Record excerpts =
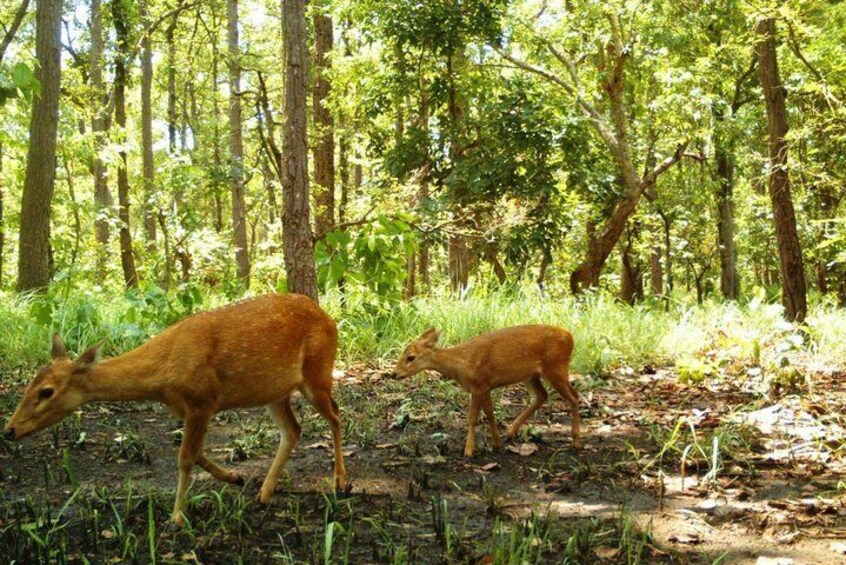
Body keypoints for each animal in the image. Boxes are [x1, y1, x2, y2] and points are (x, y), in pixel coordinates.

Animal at [3, 294, 348, 528]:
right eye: (29, 385)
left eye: (46, 391)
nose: (9, 430)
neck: (164, 373)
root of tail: (329, 318)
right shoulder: (187, 409)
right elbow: (196, 453)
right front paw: (234, 477)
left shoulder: (202, 400)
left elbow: (184, 459)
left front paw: (176, 517)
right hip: (274, 391)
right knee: (293, 429)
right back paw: (264, 493)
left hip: (318, 372)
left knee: (335, 415)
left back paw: (340, 481)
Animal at [392, 324, 584, 456]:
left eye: (411, 357)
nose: (394, 374)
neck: (461, 364)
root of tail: (570, 337)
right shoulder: (485, 386)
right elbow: (490, 413)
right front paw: (496, 443)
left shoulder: (478, 386)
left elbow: (472, 418)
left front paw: (468, 450)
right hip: (531, 375)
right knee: (542, 396)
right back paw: (510, 432)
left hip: (556, 368)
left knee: (574, 397)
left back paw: (575, 442)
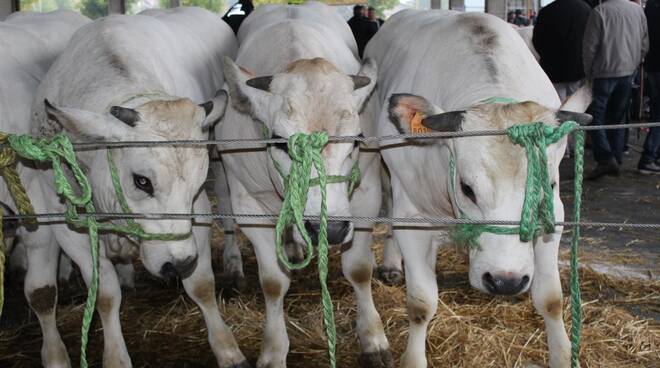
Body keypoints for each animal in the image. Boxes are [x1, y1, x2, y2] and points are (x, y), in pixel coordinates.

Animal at [21, 8, 248, 368]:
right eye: (142, 181)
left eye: (196, 185)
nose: (178, 264)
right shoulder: (64, 219)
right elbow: (105, 293)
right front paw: (115, 355)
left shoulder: (197, 211)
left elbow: (201, 284)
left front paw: (227, 348)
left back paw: (233, 262)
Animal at [217, 1, 392, 366]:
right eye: (280, 142)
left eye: (356, 140)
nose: (329, 228)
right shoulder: (248, 204)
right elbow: (272, 282)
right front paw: (273, 349)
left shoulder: (367, 194)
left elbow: (359, 270)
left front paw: (373, 337)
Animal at [366, 10, 592, 366]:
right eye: (467, 188)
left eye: (547, 185)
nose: (505, 280)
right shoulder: (411, 218)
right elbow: (420, 303)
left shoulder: (554, 215)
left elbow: (551, 299)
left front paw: (563, 355)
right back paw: (390, 264)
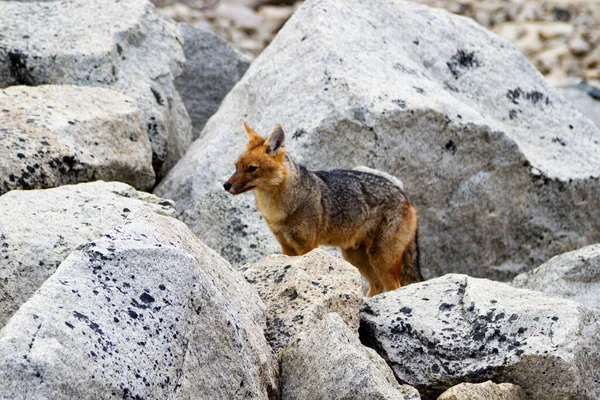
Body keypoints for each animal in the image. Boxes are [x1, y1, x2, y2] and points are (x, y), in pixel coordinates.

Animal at [223, 122, 424, 296]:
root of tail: (407, 198)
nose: (226, 185)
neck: (278, 211)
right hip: (354, 257)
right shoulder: (286, 246)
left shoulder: (307, 245)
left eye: (252, 168)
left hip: (380, 258)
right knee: (376, 285)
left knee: (394, 287)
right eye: (236, 166)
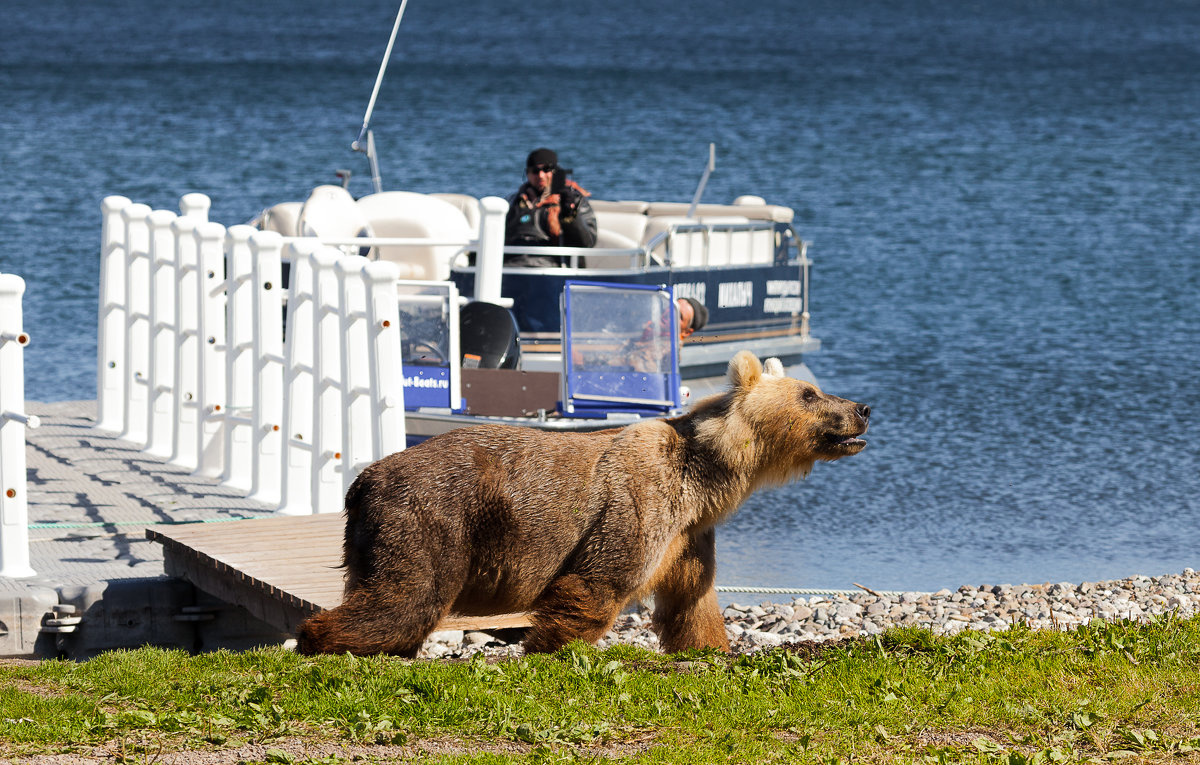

Required action = Everything above from the line containing "right front paw: (115, 355)" down to the line containing "left shoulder: (554, 215)" should be copied exactly, both end lines included, and nothing else.

Answer to this task =
right front paw: (115, 355)
left shoulder: (197, 211)
left elbow: (201, 284)
left front paw: (227, 348)
left back paw: (233, 262)
Animal at [217, 1, 392, 366]:
right eye: (280, 142)
left eye: (356, 140)
nose: (329, 228)
right shoulder: (248, 204)
right elbow: (272, 282)
right front paw: (273, 349)
left shoulder: (367, 194)
left elbow: (359, 270)
left front paw: (373, 337)
Animal at [366, 10, 592, 366]:
right eye: (467, 188)
left eye: (547, 185)
nose: (505, 280)
right shoulder: (411, 218)
right elbow: (420, 303)
left shoulder: (554, 215)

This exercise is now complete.